# Aim:
Locate each row below that contains the string "instrument", and copy every such row in full.

# Records for the task:
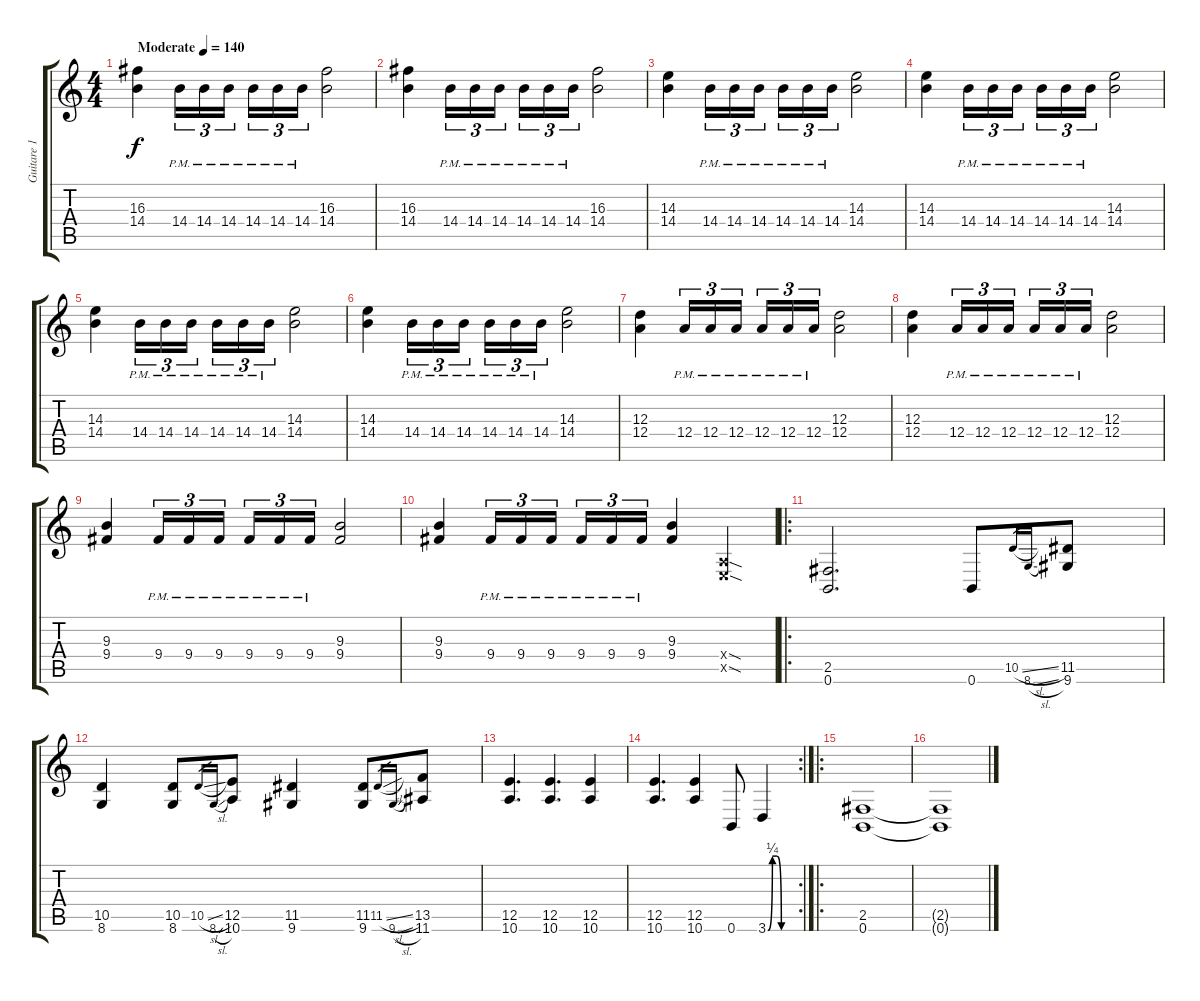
\track ("Guitare 1" "Guitare 1") {instrument distortionguitar}
\staff {score tabs}
\tuning (B3 Gb3 D3 A2 E2 B1) {hide}
\ts (4 4)
\tempo (140 "Moderate")
\clef g2
\ks c
(16.3 14.4).4{dy f volume 16 instrument distortionguitar} 14.4{pm}.16{tu (3 2)} 14.4{pm}.16{tu (3 2)} 14.4{pm}.16{tu (3 2) beam splitsecondary} 14.4{pm}.16{tu (3 2)} 14.4{pm}.16{tu (3 2)} 14.4{pm}.16{tu (3 2)} (16.3 14.4).2 |
(16.3 14.4).4 14.4{pm}.16{tu (3 2)} 14.4{pm}.16{tu (3 2)} 14.4{pm}.16{tu (3 2) beam splitsecondary} 14.4{pm}.16{tu (3 2)} 14.4{pm}.16{tu (3 2)} 14.4{pm}.16{tu (3 2)} (16.3 14.4).2 |
(14.3 14.4).4 14.4{pm}.16{tu (3 2)} 14.4{pm}.16{tu (3 2)} 14.4{pm}.16{tu (3 2) beam splitsecondary} 14.4{pm}.16{tu (3 2)} 14.4{pm}.16{tu (3 2)} 14.4{pm}.16{tu (3 2)} (14.3 14.4).2 |
(14.3 14.4).4 14.4{pm}.16{tu (3 2)} 14.4{pm}.16{tu (3 2)} 14.4{pm}.16{tu (3 2) beam splitsecondary} 14.4{pm}.16{tu (3 2)} 14.4{pm}.16{tu (3 2)} 14.4{pm}.16{tu (3 2)} (14.3 14.4).2 |
(14.3 14.4).4 14.4{pm}.16{tu (3 2)} 14.4{pm}.16{tu (3 2)} 14.4{pm}.16{tu (3 2) beam splitsecondary} 14.4{pm}.16{tu (3 2)} 14.4{pm}.16{tu (3 2)} 14.4{pm}.16{tu (3 2)} (14.3 14.4).2 |
(14.3 14.4).4 14.4{pm}.16{tu (3 2)} 14.4{pm}.16{tu (3 2)} 14.4{pm}.16{tu (3 2) beam splitsecondary} 14.4{pm}.16{tu (3 2)} 14.4{pm}.16{tu (3 2)} 14.4{pm}.16{tu (3 2)} (14.3 14.4).2 |
(12.3 12.4).4 12.4{pm}.16{tu (3 2)} 12.4{pm}.16{tu (3 2)} 12.4{pm}.16{tu (3 2) beam splitsecondary} 12.4{pm}.16{tu (3 2)} 12.4{pm}.16{tu (3 2)} 12.4{pm}.16{tu (3 2)} (12.3 12.4).2 |
(12.3 12.4).4 12.4{pm}.16{tu (3 2)} 12.4{pm}.16{tu (3 2)} 12.4{pm}.16{tu (3 2) beam splitsecondary} 12.4{pm}.16{tu (3 2)} 12.4{pm}.16{tu (3 2)} 12.4{pm}.16{tu (3 2)} (12.3 12.4).2 |
(9.3 9.4).4 9.4{pm}.16{tu (3 2)} 9.4{pm}.16{tu (3 2)} 9.4{pm}.16{tu (3 2) beam splitsecondary} 9.4{pm}.16{tu (3 2)} 9.4{pm}.16{tu (3 2)} 9.4{pm}.16{tu (3 2)} (9.3 9.4).2 |
(9.3 9.4).4 9.4{pm}.16{tu (3 2)} 9.4{pm}.16{tu (3 2)} 9.4{pm}.16{tu (3 2) beam splitsecondary} 9.4{pm}.16{tu (3 2)} 9.4{pm}.16{tu (3 2)} 9.4{pm}.16{tu (3 2)} (9.3 9.4).4 (0.4{sod x} 0.5{sod x}).4 |
\ro
(2.5 0.6).2{d} 0.6.8 10.5{sl}.16{gr} 8.6{sl}.16{gr} (11.5 9.6).8 |
(10.5 8.6).4 (10.5 8.6).8 10.5{sl}.16{gr} 8.6{sl}.16{gr} (12.5 10.6).8 (11.5 9.6).4 (11.5 9.6).8 11.5{sl}.16{gr} 9.6{sl}.16{gr} (13.5 11.6).8 |
(12.5 10.6).4{d} (12.5 10.6).4{d} (12.5 10.6).4 |
\rc 2
(12.5 10.6).4{d} (12.5 10.6).4 0.6.8 3.6{be (custom 0 0 10 1 20 1 30 0 60 0)}.4 |
\ro
(2.5 0.6).1 |
(2.5{t} 0.6{t}).1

# Problem solution:
\track ("Guitare 1" "Guitare 1") {instrument distortionguitar}
(16.3 14.4).4{dy f volume 16 instrument distortionguitar} 14.4{pm}.16{tu (3 2)} 14.4{pm}.16{tu (3 2)} 14.4{pm}.16{tu (3 2) beam splitsecondary} 14.4{pm}.16{tu (3 2)} 14.4{pm}.16{tu (3 2)} 14.4{pm}.16{tu (3 2)} (16.3 14.4).2 |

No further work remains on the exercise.